* [Task prompt] Look below for the line containing "right knee: (298, 323)"; from there through the line containing "left ear: (71, 75)", both lines included, please set down each line exactly and nothing else.

* [Given data]

####################

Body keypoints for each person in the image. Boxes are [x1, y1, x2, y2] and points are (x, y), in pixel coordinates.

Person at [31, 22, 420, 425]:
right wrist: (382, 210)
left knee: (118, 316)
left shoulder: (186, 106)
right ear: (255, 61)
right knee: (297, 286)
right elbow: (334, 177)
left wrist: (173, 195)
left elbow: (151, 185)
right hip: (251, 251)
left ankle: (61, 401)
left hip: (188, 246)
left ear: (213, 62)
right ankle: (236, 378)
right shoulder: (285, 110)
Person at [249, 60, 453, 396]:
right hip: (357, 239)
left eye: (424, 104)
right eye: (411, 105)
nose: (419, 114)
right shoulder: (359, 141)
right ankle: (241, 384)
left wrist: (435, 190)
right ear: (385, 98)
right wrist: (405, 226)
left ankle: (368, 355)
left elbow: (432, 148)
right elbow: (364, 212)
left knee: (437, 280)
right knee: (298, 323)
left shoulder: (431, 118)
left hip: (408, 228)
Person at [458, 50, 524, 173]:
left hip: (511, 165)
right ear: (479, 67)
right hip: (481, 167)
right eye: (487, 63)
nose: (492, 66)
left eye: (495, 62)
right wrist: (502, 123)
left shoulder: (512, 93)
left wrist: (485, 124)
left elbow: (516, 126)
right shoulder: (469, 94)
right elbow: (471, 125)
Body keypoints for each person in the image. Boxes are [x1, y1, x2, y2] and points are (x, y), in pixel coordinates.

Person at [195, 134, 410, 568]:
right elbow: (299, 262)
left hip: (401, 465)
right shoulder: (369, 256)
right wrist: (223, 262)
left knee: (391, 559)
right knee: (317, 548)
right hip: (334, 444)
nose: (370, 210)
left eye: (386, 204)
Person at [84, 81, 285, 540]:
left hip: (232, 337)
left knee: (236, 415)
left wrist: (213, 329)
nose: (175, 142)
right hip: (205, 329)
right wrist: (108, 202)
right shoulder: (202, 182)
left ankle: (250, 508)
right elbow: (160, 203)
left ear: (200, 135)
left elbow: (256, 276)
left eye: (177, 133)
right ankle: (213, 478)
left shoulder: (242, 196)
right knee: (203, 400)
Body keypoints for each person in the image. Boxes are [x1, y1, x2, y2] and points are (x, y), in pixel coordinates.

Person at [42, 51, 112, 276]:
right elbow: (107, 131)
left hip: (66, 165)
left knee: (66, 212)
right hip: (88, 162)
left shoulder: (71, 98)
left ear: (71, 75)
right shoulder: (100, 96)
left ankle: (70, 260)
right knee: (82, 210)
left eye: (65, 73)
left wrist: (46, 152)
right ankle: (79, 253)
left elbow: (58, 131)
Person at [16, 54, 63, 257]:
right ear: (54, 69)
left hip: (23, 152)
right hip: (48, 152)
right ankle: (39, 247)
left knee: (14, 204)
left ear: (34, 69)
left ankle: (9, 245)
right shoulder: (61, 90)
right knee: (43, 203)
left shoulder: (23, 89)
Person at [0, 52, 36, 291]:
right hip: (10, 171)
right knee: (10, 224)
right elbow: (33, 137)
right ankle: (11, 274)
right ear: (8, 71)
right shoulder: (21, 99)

####################

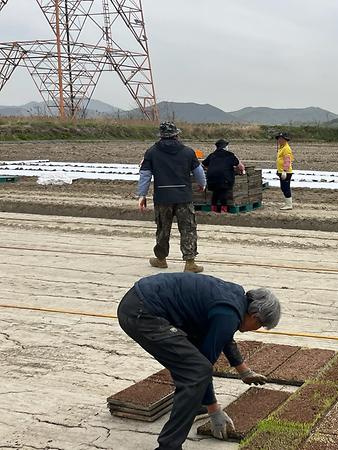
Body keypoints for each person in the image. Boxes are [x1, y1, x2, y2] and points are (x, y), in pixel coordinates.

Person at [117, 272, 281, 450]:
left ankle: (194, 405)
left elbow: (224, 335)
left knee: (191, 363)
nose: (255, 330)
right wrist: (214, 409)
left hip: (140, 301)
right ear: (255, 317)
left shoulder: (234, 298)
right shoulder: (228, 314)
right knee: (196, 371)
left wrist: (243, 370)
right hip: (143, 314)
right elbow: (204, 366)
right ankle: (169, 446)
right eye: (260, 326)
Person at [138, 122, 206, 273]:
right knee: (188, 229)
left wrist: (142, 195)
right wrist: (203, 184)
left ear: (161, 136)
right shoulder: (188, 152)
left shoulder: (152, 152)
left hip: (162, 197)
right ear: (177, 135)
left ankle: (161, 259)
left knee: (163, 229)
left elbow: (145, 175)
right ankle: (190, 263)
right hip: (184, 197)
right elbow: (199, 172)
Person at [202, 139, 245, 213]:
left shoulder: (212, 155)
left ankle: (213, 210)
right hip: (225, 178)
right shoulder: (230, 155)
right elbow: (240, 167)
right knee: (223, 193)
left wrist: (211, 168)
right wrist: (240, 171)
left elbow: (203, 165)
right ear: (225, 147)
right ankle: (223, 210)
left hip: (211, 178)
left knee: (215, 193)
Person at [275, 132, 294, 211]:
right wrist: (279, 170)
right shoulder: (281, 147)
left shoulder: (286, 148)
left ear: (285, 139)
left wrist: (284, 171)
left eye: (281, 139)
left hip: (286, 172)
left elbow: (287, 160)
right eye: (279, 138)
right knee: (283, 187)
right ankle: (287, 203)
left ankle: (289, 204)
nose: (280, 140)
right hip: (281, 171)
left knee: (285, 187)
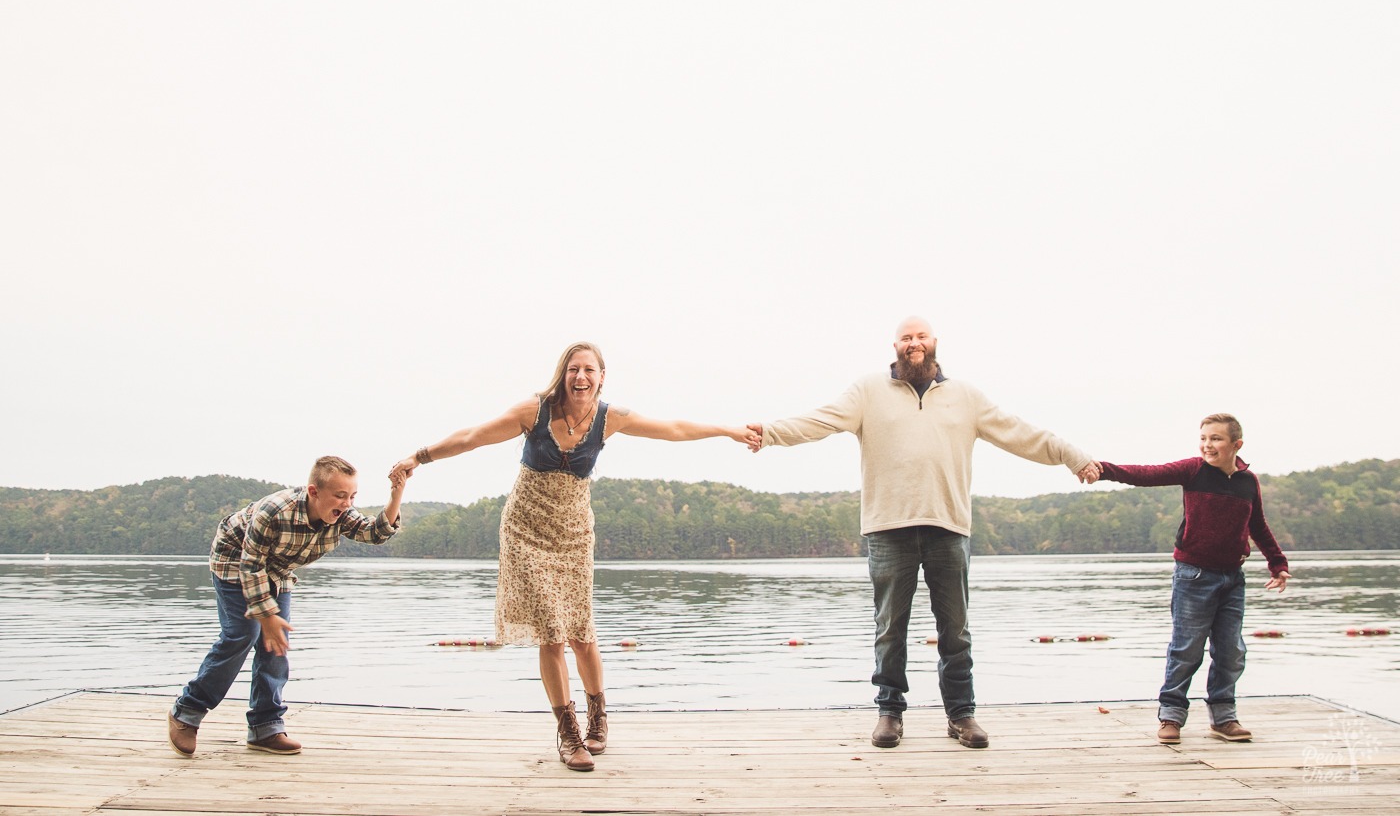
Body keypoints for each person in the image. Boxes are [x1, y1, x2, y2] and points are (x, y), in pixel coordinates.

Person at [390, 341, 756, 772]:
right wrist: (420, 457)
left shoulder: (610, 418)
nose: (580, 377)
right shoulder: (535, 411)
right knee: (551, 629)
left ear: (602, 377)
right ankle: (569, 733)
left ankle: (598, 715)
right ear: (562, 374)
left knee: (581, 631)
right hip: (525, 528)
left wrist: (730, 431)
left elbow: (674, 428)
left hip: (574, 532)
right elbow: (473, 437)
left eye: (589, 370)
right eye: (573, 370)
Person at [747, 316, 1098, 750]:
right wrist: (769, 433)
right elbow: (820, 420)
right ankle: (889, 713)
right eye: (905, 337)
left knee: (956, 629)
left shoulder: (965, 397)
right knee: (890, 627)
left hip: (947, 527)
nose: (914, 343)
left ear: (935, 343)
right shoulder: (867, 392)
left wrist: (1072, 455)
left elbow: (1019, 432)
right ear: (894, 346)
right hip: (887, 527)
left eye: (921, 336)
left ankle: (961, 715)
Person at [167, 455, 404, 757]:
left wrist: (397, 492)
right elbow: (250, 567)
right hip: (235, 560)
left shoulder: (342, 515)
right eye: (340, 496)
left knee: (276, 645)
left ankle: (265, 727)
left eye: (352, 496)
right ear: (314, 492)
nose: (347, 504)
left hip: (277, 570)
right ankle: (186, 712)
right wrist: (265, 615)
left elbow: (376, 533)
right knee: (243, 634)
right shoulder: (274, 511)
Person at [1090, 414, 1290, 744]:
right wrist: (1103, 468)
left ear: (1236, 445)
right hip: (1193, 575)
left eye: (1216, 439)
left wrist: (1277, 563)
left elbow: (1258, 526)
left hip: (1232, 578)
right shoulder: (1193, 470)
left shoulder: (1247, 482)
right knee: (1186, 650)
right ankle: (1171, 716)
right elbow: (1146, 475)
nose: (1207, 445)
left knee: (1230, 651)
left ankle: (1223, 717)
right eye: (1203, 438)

####################

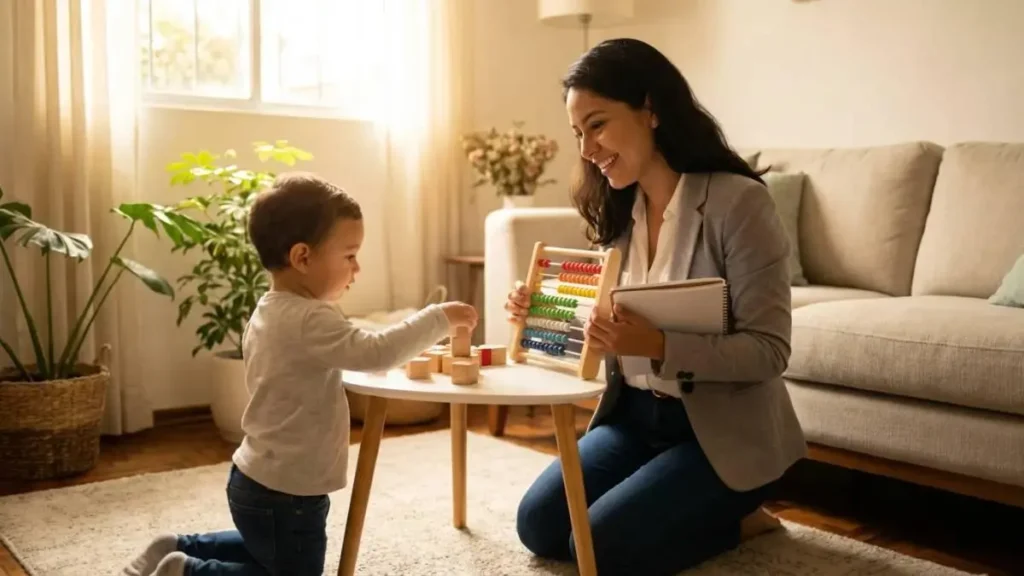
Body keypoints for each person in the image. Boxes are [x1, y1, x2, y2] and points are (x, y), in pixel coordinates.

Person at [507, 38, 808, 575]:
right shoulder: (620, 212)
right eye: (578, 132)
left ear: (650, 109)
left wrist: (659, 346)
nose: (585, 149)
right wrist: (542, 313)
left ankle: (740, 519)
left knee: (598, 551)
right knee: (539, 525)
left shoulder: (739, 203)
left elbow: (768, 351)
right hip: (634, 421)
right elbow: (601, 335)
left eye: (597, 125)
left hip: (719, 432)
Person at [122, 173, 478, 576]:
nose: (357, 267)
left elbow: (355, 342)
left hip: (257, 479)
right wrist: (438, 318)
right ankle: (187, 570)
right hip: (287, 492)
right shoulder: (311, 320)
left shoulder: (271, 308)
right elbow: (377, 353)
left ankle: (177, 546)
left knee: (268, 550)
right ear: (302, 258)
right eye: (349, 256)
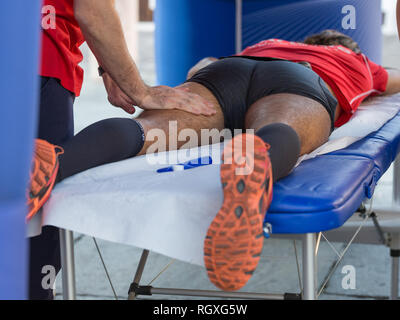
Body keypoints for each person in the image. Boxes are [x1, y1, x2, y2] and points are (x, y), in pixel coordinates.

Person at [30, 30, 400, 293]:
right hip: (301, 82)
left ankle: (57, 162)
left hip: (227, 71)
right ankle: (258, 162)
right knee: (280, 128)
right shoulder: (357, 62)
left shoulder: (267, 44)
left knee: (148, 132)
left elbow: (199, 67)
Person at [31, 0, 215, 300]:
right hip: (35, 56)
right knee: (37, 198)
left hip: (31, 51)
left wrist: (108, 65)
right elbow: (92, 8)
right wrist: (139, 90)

####################

* [Finished task]
right knee: (298, 323)
left shoulder: (431, 118)
left hip: (408, 228)
Person at [458, 50, 524, 173]:
left hip: (511, 165)
right ear: (479, 67)
right hip: (481, 167)
right eye: (487, 63)
nose: (492, 66)
left eye: (495, 62)
right wrist: (502, 123)
left shoulder: (512, 93)
left wrist: (485, 124)
left elbow: (516, 126)
right shoulder: (469, 94)
right elbow: (471, 125)
Body keypoints for each person in the image. Boxes are [x1, y1, x2, y2] and points are (x, y), in pixel coordinates.

Person at [195, 134, 410, 568]:
right elbow: (299, 262)
left hip: (401, 465)
right shoulder: (369, 256)
right wrist: (223, 262)
left knee: (391, 559)
right knee: (317, 548)
right hip: (334, 444)
nose: (370, 210)
left eye: (386, 204)
Person at [84, 81, 285, 540]:
left hip: (232, 337)
left knee: (236, 415)
left wrist: (213, 329)
nose: (175, 142)
right hip: (205, 329)
right wrist: (108, 202)
right shoulder: (202, 182)
left ankle: (250, 508)
right elbow: (160, 203)
left ear: (200, 135)
left elbow: (256, 276)
left eye: (177, 133)
right ankle: (213, 478)
left shoulder: (242, 196)
right knee: (203, 400)
Body keypoints for each person in the image. Boxes are [x1, y1, x2, y2] and points are (x, y), in pixel coordinates.

Person at [42, 51, 112, 276]:
right elbow: (107, 131)
left hip: (66, 165)
left knee: (66, 212)
right hip: (88, 162)
left shoulder: (71, 98)
left ear: (71, 75)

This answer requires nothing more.